The National Security Agency (NSA) has released an information sheet with guidance on mitigating cloud vulnerabilities. NSA identifies cloud security components and discusses threat actors, cloud vulnerabilities and potential mitigation measures.

The document divides cloud vulnerabilities into four classes (misconfiguration, poor access control, shared tenancy vulnerabilities, and supply chain vulnerabilities) that encompass the vast majority of known vulnerabilities. Descriptions of each vulnerability class along with the most effective mitigations are provided to help organizations lock down their cloud resources:

Misconfiguration: While CSPs often provide tools to help manage cloud configuration, misconfiguration of cloud resources remains the most prevalent cloud vulnerability and can be exploited to access cloud data and services, says the document. "Often arising from cloud service policy mistakes or misunderstanding shared responsibility, misconfiguration has an impact that varies from denial of service susceptibility to account compromise. The rapid pace of CSP innovation creates new functionality but also adds complexity to securely configuring an organization’s cloud resources," says the NSA. 

Examples of abused misconfigurations:

• In May 2017, a large defense contractor exposed sensitive NGA data and authentication credentials in publicly accessible cloud storage.
• In September 2017, a security researcher discovered CENTCOM data accessible to all public cloud users.
• In September 2019, a research team discovered sensitive travel details of DoD personnel exposed in a publicly accessible Elasticsearch. database.

Poor Access Control: Poor access control occurs when cloud resources use weak authentication/authorization methods or include vulnerabilities that bypass these methods, says the NSA. "Weaknesses in access control mechanisms can allow an attacker to elevate privileges, resulting in the compromise of cloud resources."

Examples of abused poor access control:

• In October 2019, a CSP reported cyberattacks in which cloud accounts using multi-factor authentication were compromised through password reset messages sent to single-factor authentication email accounts.
• In March 2018, FBI reported about the Iran-based Mabna group byp.

Shared Tenancy Vulnerabilities: "Cloud platforms consist of multiple software and hardware components. Adversaries who are able to determine the software or hardware used in a cloud architecture could take advantage of vulnerabilities to elevate privileges in the cloud. Vulnerabilities in cloud hypervisors (i.e., the software/hardware that enables virtualization) or container platforms are especially severe due to the critical role these technologies play in securing cloud architectures and isolating customer workloads. Hypervisor vulnerabilities are difficult and expensive to discover and exploit, which limits their exploitation to advanced attackers," notes the document.

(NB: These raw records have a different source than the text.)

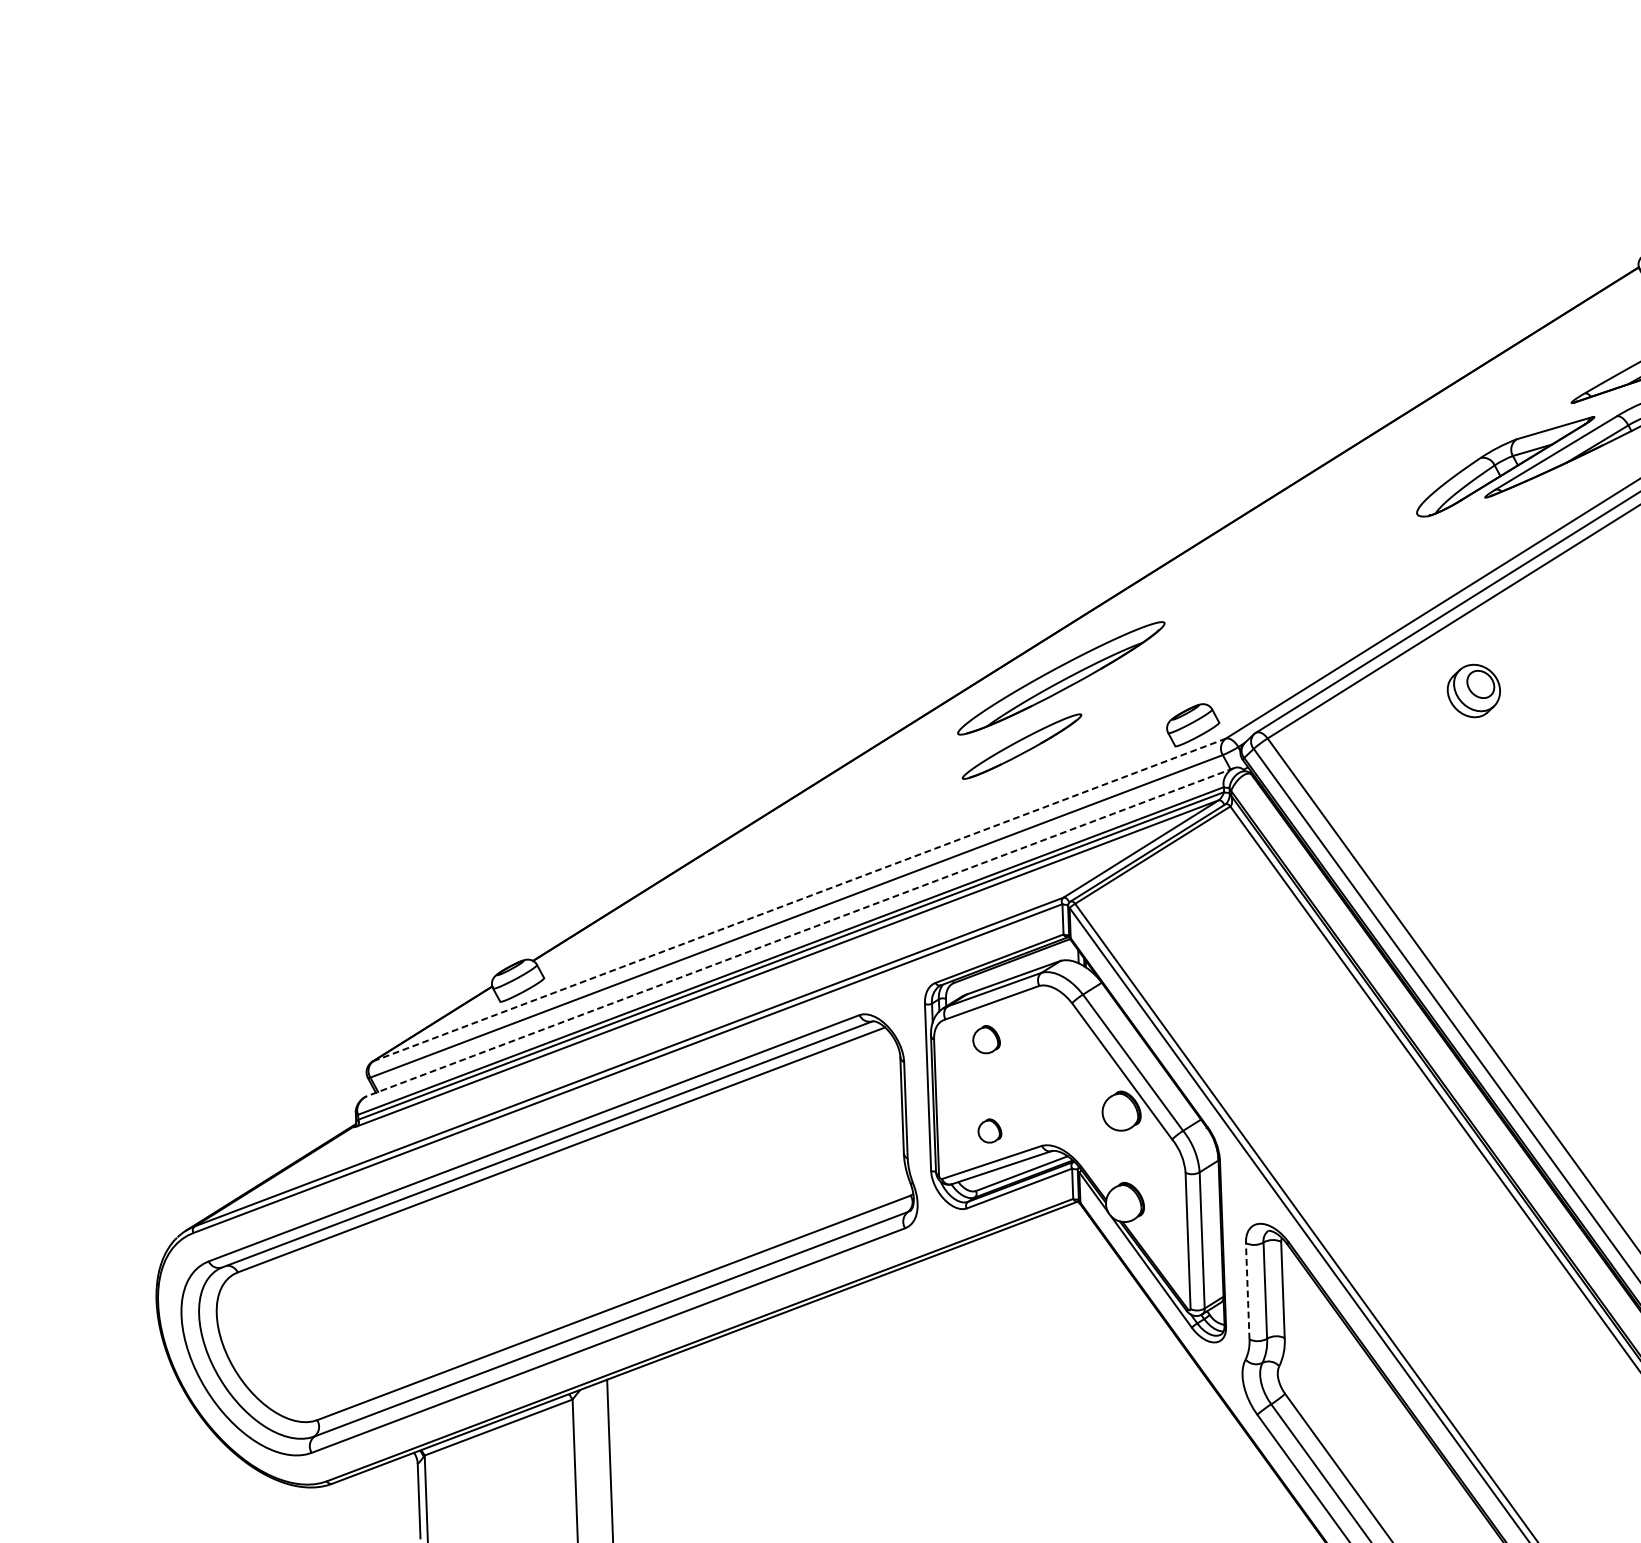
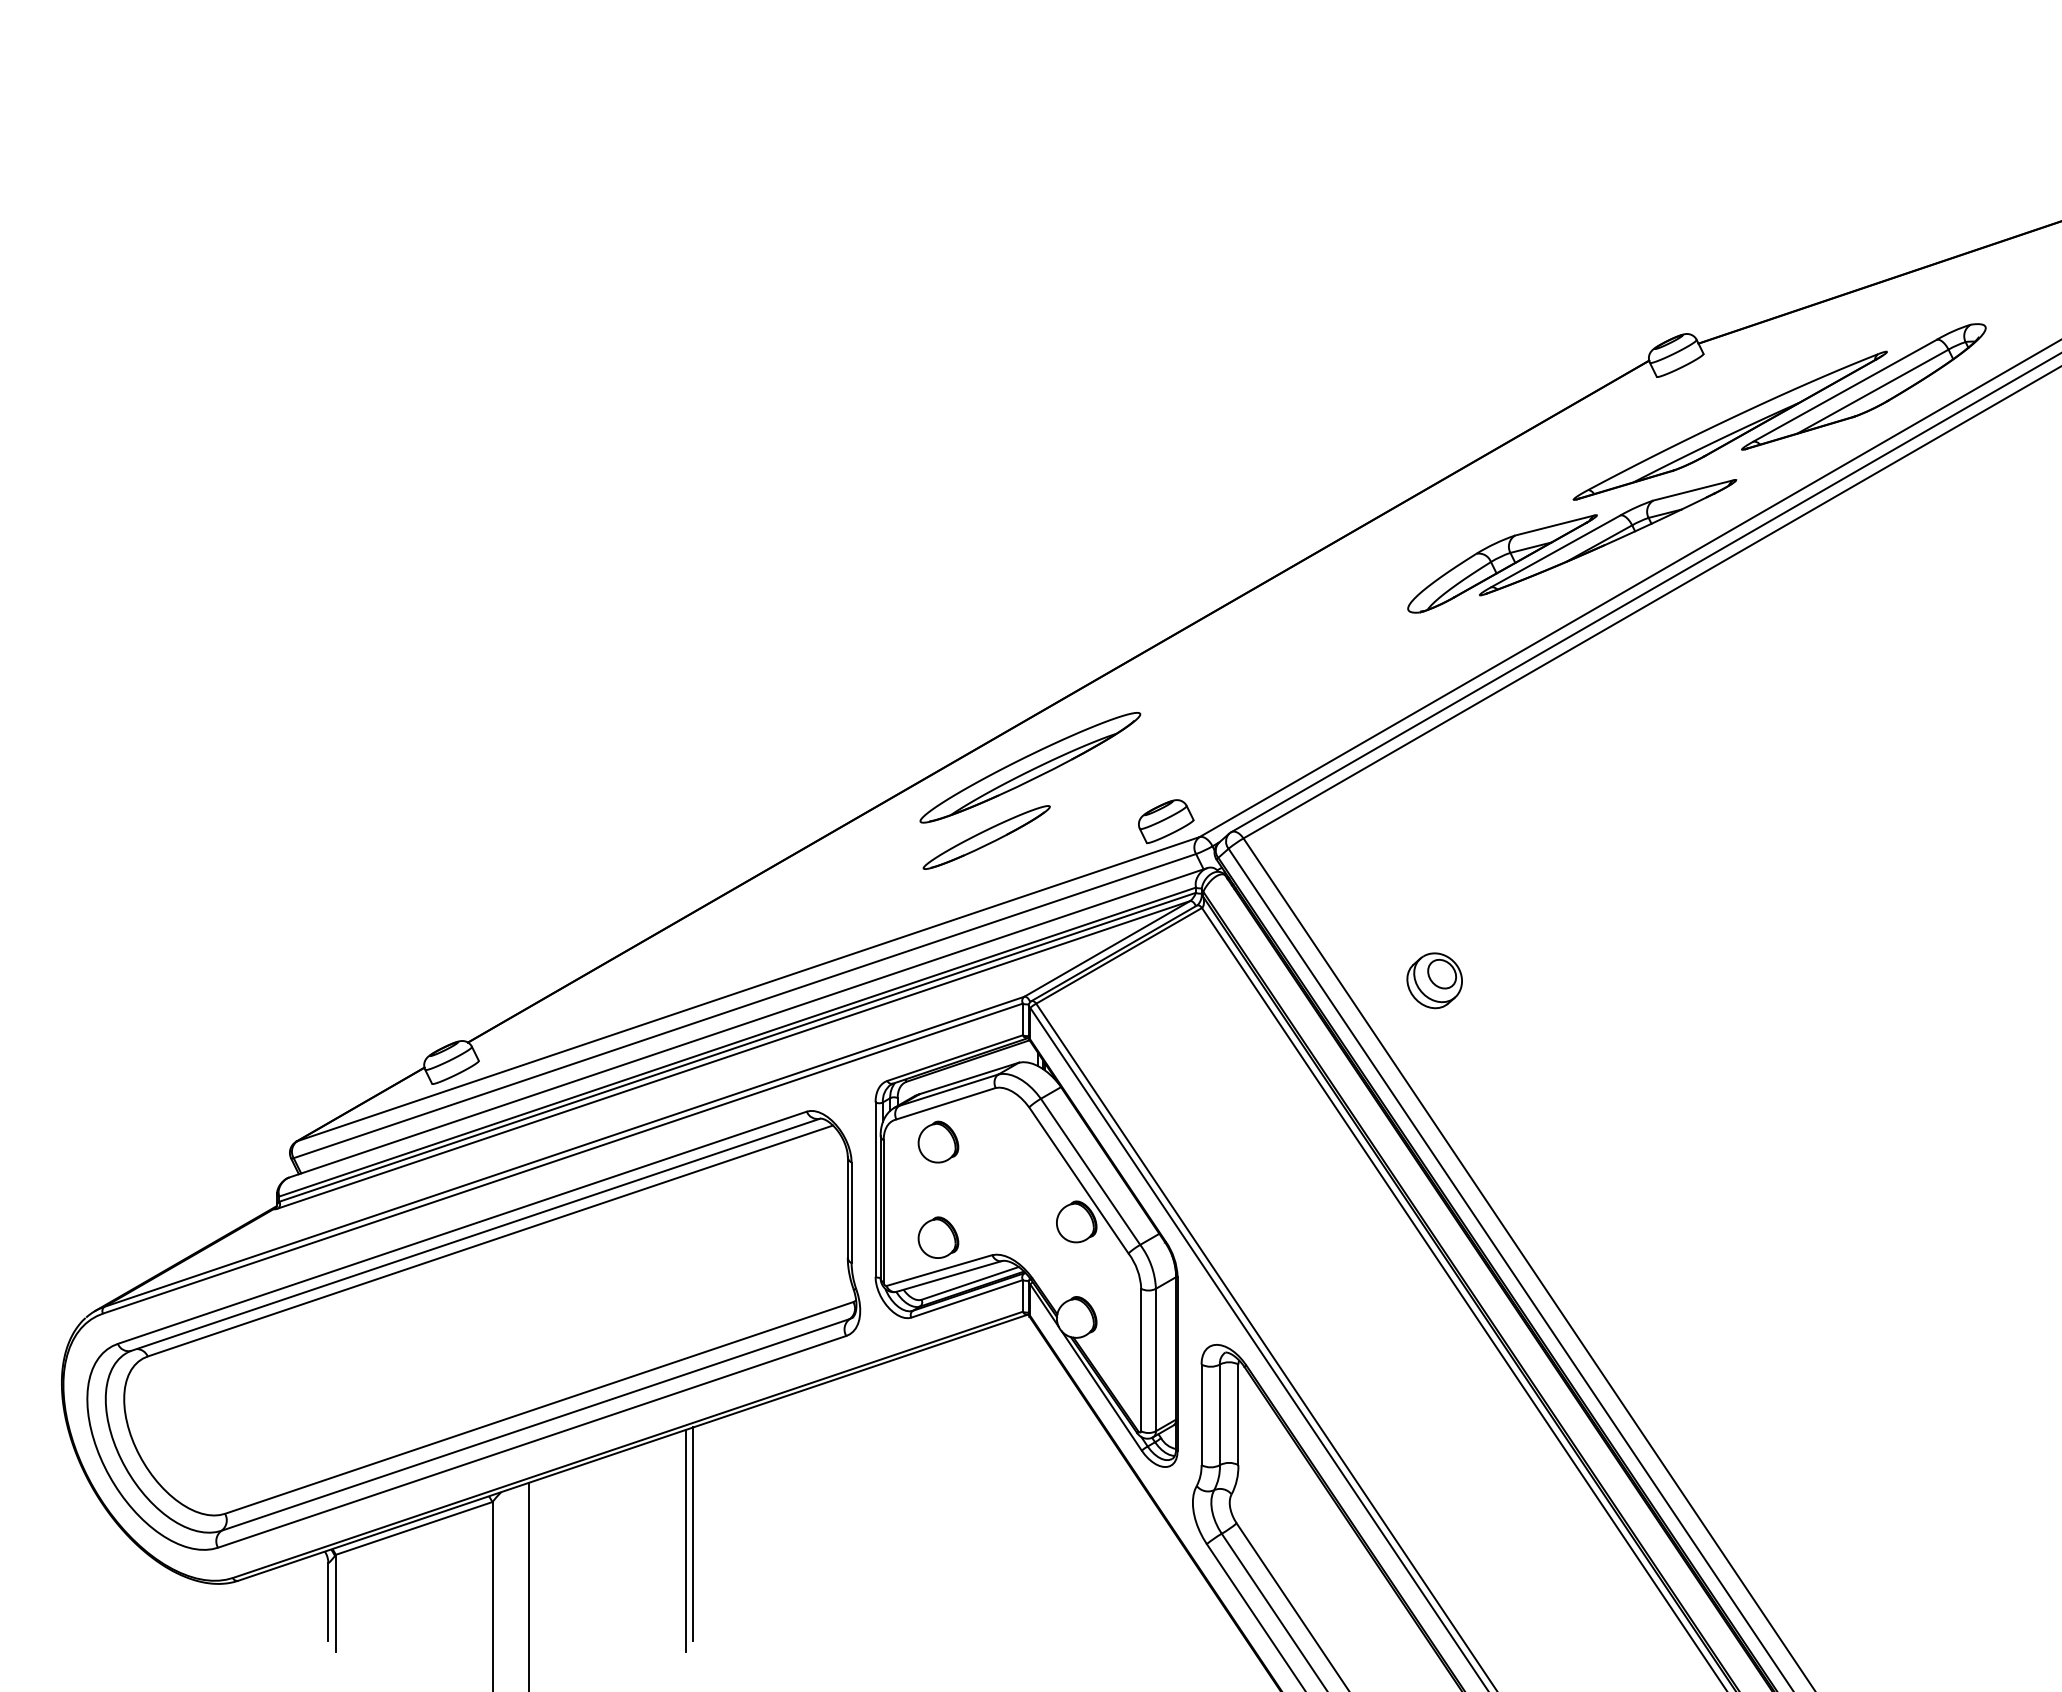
part: (1473, 690) -> (1434, 980), moved
line: (799, 900) -> (748, 989), dashed -> solid
line: (799, 932) -> (747, 1023), dashed -> solid
part: (986, 1039) -> (938, 1141), size x1.43
part: (989, 1130) -> (938, 1237), size x1.67
line: (1247, 1290) -> (1201, 1414), dashed -> solid
line: (765, 1423) -> (693, 1534), added
line: (758, 1429) -> (685, 1540), added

Supply Chain Vulnerabilities: Supply Chain vulnerabilities in the cloud include the presence of inside attackers and intentional backdoors in hardware and software, says the NSA. "CSPs source hardware and software from across the globe and employ developers of many nationalities. Third-party software cloud components may contain vulnerabilities intentionally inserted by the developer to compromise the application. Inserting an agent into the cloud supply chain, as a supplier, administrator or developer, could be an effective means for nation state attackers to compromise cloud environments," notes the NSA.

While not specific to the cloud environment, some examples of supply chain attacks are:

• In the ShadowHammer operation, downloads from live update servers were modified to add malicious functionality. Half a million users downloaded the software, although analysis of the software showed the actor’s goal was to attack specific hosts by targeting MAC addresses.
• In December 2019, two malicious Python Package Index (PyPI) libraries were discovered stealing credentials from systems where developers unwittingly installed them. 

"Cloud customers have a critical role in mitigating misconfiguration and poor access control, but can also take actions to protect cloud resources from the exploitation of shared tenancy and supply chain vulnerabilities. By taking a risk-based approach to cloud adoption, organizations can securely benefit from the cloud’s extensive capabilities," says the document. 

The guidance is intended for use by both organizational leadership and technical staff, says the document. "Organizational leadership can refer to the Cloud Components section, Cloud Threat Actors section, and the Cloud Vulnerabilities and Mitigations overview to gain perspective on cloud security principles. Technical and security professionals should find the document helpful for addressing cloud security considerations during and after cloud service procurement."